• [PROBLEM TO SOLVE]
Write out the section of the job ingestion chunking diff from "--- a/treeherder/client/thclient/client.py" up to and including "d.validate()", character for character.

• [GIVEN PASSAGE]
========

Bug 1151806 - Implement chunking for job ingestion

2015-05-12 17:29:53 -07:00 · 2015-05-12 17:29:53 -07:00 · e71e781565
--- a/tests/client/test_treeherder_client.py
+++ b/tests/client/test_treeherder_client.py
@ -248,6 +248,29 @@ class TreeherderArtifactCollectionTest(DataSetup, unittest.TestCase):

        self.assertTrue(len(self.artifact_data) == len(tac.data))

+    def test_collection_chunking(self):
+        tac = TreeherderArtifactCollection()
+
+        for artifact in self.artifact_data:
+            ta = TreeherderArtifact(artifact)
+            tac.add(ta)
+
+        # reconstruct the chunks and make sure we have the same data
+        rebuilt_data = []
+        chunk_num = 0
+        for chunk in tac.get_chunks(3):
+            chunk_data = chunk.get_collection_data()
+            rebuilt_data.extend(chunk_data)
+
+            chunk_num += 1
+            # the last one should be the "remainder" in an uneven size
+            if chunk_num == 4:
+                assert len(chunk_data) == 1
+            else:
+                assert len(chunk_data) == 3
+
+        assert rebuilt_data == tac.get_collection_data()
+

 class TreeherderJobCollectionTest(DataSetup, unittest.TestCase):

--- a/tests/conftest.py
+++ b/tests/conftest.py
@ -490,3 +490,17 @@ def pulse_resultset_consumer(request):
@pytest.fixture
 def pulse_action_consumer(request):
    return pulse_consumer('job-actions', request)
+
+
+@pytest.fixture
+def mock_error_summary(monkeypatch):
+    bs_obj = ["foo", "bar"]
+
+    from treeherder.model import error_summary
+
+    def _get_error_summary(params):
+        return bs_obj
+
+    monkeypatch.setattr(error_summary, "get_error_summary", _get_error_summary)
+
+    return bs_obj
--- a/tests/etl/conftest.py
+++ b/tests/etl/conftest.py
@ -15,8 +15,8 @@ from tests.sampledata import SampleData

@pytest.fixture
 def mock_post_json_data(monkeypatch, jm):
-    def _post_json_data(url, data):
-
+    def _post_json_data(url, data, chunk_size=1):
+        # does not do any chunking in this test
        if data:
            th_collection = data[jm.project]

--- a/treeherder/client/thclient/client.py
+++ b/treeherder/client/thclient/client.py
@ -552,6 +552,19 @@ class TreeherderCollection(object):
        for d in self.data:
            d.validate()

========

• [RAW DATA]
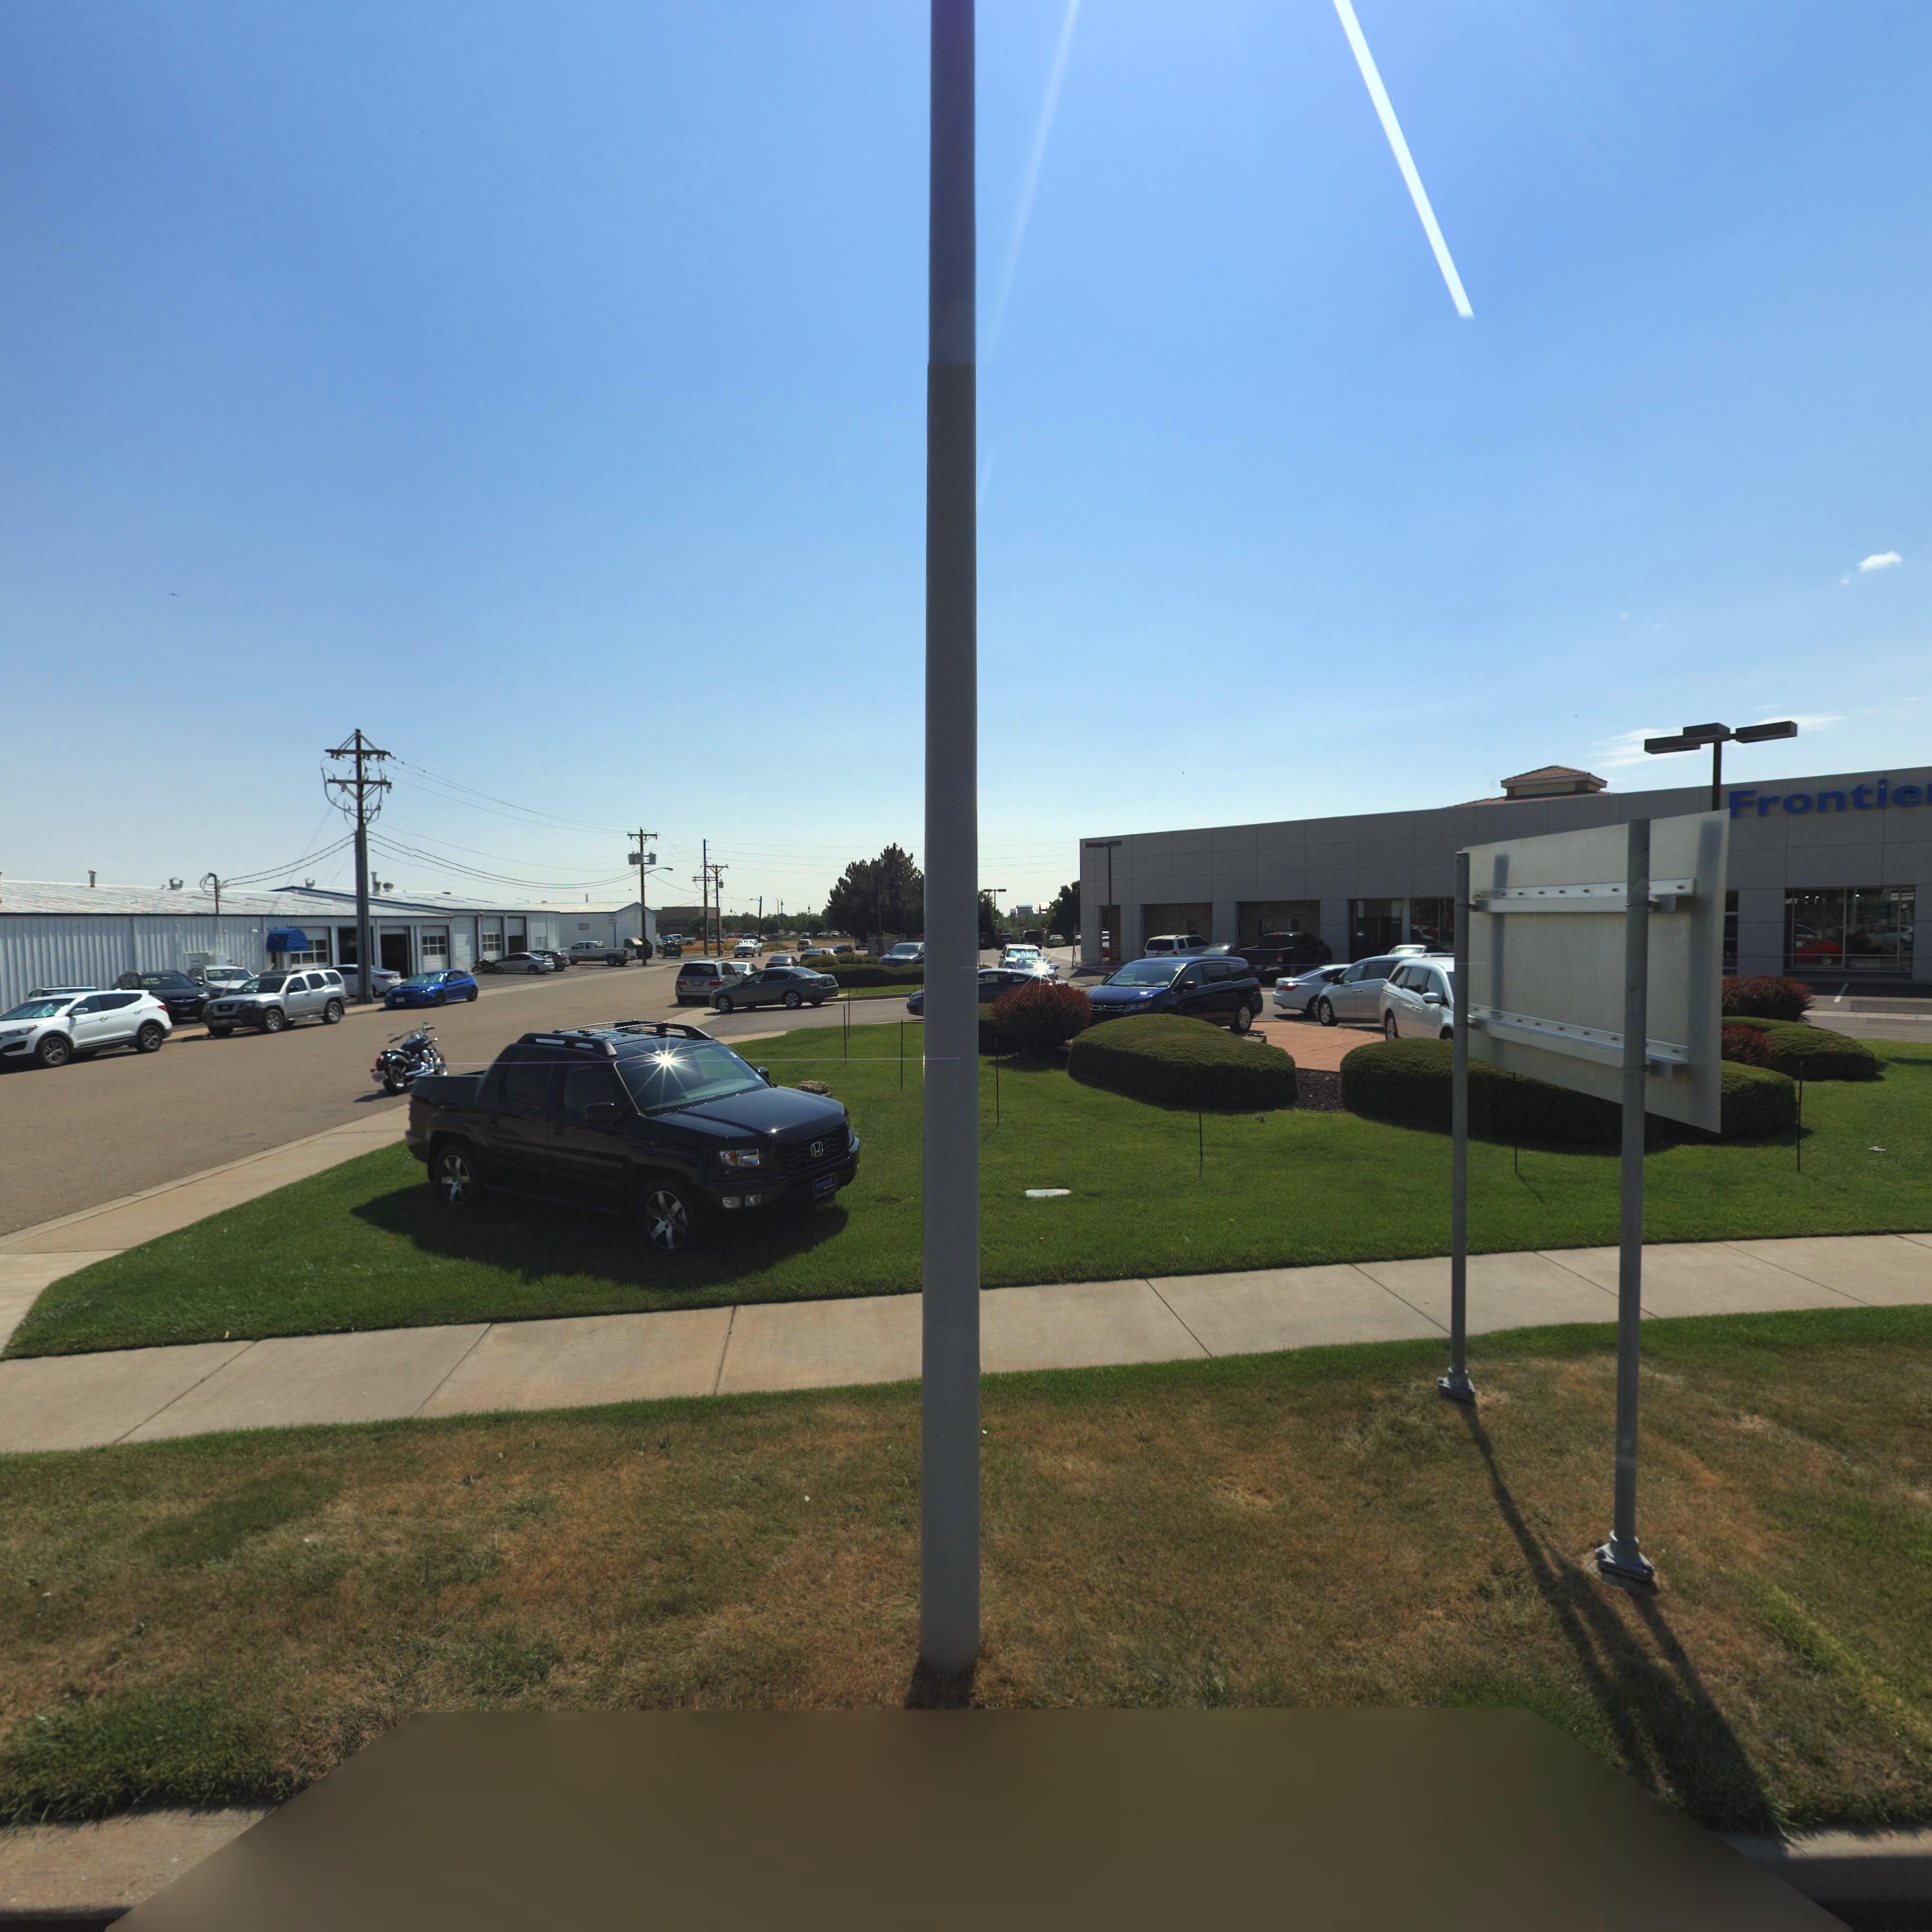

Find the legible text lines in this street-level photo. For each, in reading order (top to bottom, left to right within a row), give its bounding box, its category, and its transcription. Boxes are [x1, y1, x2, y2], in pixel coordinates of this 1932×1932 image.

========

• [TASK RESPONSE]
--- a/treeherder/client/thclient/client.py
+++ b/treeherder/client/thclient/client.py
@ -552,6 +552,19 @@ class TreeherderCollection(object):
        for d in self.data:
            d.validate()